There were rumours of another AgriStability meeting among Canada’s agriculture ministers — something the Saskatchewan government has suggested.
“We are certainly more than willing to have another discussion, another meeting,” Bibeau’s press secretary, Jean-Sébastien Comeau, said Jan. 27. “We will lend an open ear to what provinces have to say.”
But it’s unclear what compromises could entice the Prairie provinces given they don’t want to spend more — a position KAP president Bill Campbell says is short sighted.
Ottawa won’t budge on the current long-standing cost-sharing formula of 60-40, federal-provincial, a federal official said.
Ottawa believes it has a good proposal given that Quebec and British Columbia currently offer it and cover the cost to boot.
Ottawa’s plan is also less expensive than what farmers want — payouts triggered when farm margins fall below 85 per cent instead of 70.
KAP and other farm groups have said Bibeau’s changes are a “good first step,” to making the program more useful.
Bibeau thanked KAP for supporting her proposal.
“This is something we know farmers across the country have been asking for,” she said, adding Manitoba pork producers had a tough 2020.
“Fixing AgriStability is a priority for our government,” Bibeau said. “It needs to be simpler, fairer, more predictable and more generous.”
That’s the short-term goal, she said, but agriculture ministers are also starting to talk about longer-term issues in the lead-up to the next federal-provincial program agreement.

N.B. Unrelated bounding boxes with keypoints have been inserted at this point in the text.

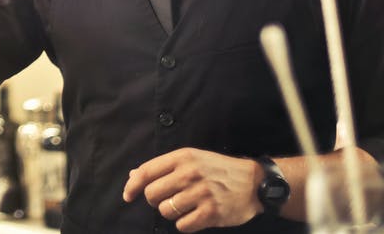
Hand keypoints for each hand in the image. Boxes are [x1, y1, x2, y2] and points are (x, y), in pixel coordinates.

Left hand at [122, 147, 263, 231]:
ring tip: (186, 206)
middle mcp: (190, 173)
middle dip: (156, 201)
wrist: (254, 182)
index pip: (146, 172)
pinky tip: (195, 216)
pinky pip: (182, 225)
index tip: (128, 196)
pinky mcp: (211, 212)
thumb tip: (133, 176)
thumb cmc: (218, 170)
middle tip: (169, 199)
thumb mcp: (192, 159)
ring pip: (165, 211)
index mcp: (183, 157)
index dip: (133, 186)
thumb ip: (163, 167)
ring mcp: (201, 193)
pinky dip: (185, 224)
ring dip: (172, 212)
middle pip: (152, 194)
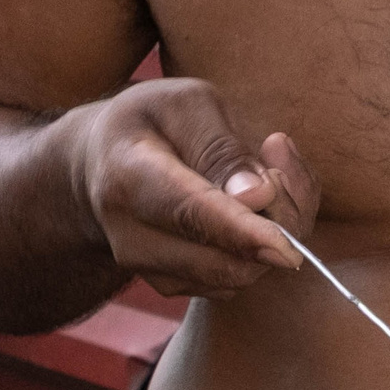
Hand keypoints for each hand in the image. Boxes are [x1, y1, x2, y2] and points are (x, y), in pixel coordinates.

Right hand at [71, 78, 320, 297]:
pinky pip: (236, 278)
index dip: (242, 232)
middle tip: (280, 168)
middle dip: (276, 225)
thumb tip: (260, 197)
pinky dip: (260, 248)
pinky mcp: (173, 284)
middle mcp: (131, 236)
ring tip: (263, 178)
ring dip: (272, 235)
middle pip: (221, 258)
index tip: (287, 248)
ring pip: (236, 274)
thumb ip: (224, 147)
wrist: (102, 163)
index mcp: (129, 176)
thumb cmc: (153, 123)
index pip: (190, 212)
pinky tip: (252, 206)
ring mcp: (149, 268)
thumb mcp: (187, 105)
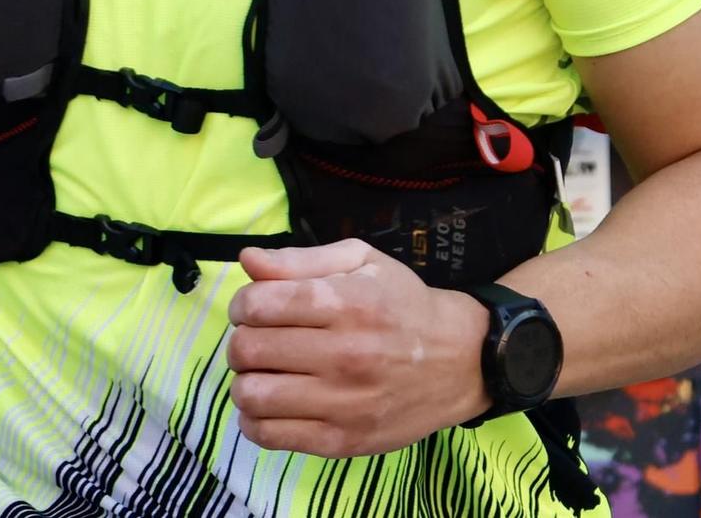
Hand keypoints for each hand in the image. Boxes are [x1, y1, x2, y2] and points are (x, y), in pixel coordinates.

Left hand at [226, 239, 488, 459]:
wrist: (460, 360)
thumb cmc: (404, 304)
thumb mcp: (361, 262)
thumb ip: (299, 259)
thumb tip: (247, 260)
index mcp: (345, 302)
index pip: (258, 305)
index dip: (243, 305)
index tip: (253, 309)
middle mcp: (343, 353)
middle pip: (249, 350)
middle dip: (240, 342)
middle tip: (256, 341)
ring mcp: (343, 403)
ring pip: (253, 396)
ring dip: (245, 382)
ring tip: (262, 373)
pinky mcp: (343, 440)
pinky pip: (271, 436)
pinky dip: (254, 421)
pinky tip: (269, 405)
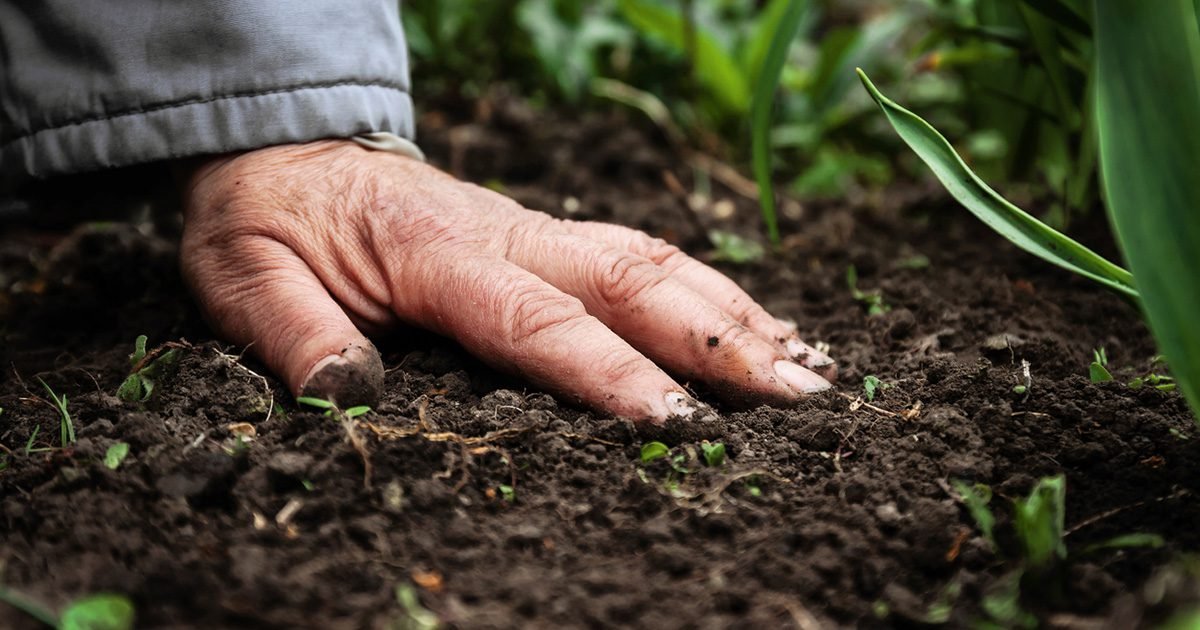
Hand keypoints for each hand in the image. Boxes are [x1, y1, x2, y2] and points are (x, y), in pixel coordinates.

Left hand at [180, 140, 833, 421]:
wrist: (288, 154)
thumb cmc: (269, 223)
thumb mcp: (245, 279)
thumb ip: (295, 336)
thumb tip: (349, 397)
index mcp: (436, 254)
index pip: (538, 320)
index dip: (610, 374)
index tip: (679, 426)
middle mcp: (507, 234)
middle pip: (632, 280)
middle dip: (720, 341)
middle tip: (803, 398)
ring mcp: (535, 229)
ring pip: (654, 260)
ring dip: (735, 313)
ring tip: (810, 366)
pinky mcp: (547, 235)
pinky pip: (643, 255)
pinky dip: (711, 291)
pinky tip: (757, 325)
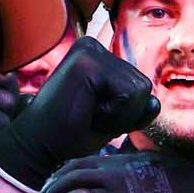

“However, consultations on longer-term fixes to AgriStability should not come at the expense of the short-term fixes farmers are asking for today,” Bibeau said, an allusion to Pedersen’s letter that suggests the focus should be on replacing AgriStability.
Bibeau told reporters later that if her proposals are implemented money won’t be taken from other farm programs to make up the difference.
“Absolutely not,” she said. “I am actually surprised to hear something like that because Minister Pedersen consulted stakeholders on the idea of cutting AgriInvest to put it on AgriRecovery set-aside program. I have never made any suggestion of cutting other programs. I am really committed to improving AgriStability in the short term and have a closer look at all the programs for the next generation of the Canadian (Agricultural) Partnership in 2023.”
Pedersen told reporters Dec. 1, 2020 he believed if the federal government spends more on AgriStability it will claw back the money through cuts to AgriInvest and AgriInsurance.
“What we are proposing is the complete opposite of robbing Peter to pay Paul,” Bibeau said in an email Dec. 3 in response to Pedersen’s speculation. “The proposal we put on the table seeks to enhance, not cut, business risk management programs.
“It is unfortunate that Minister Pedersen is directing his efforts away from trying to step up to improve BRM programs.”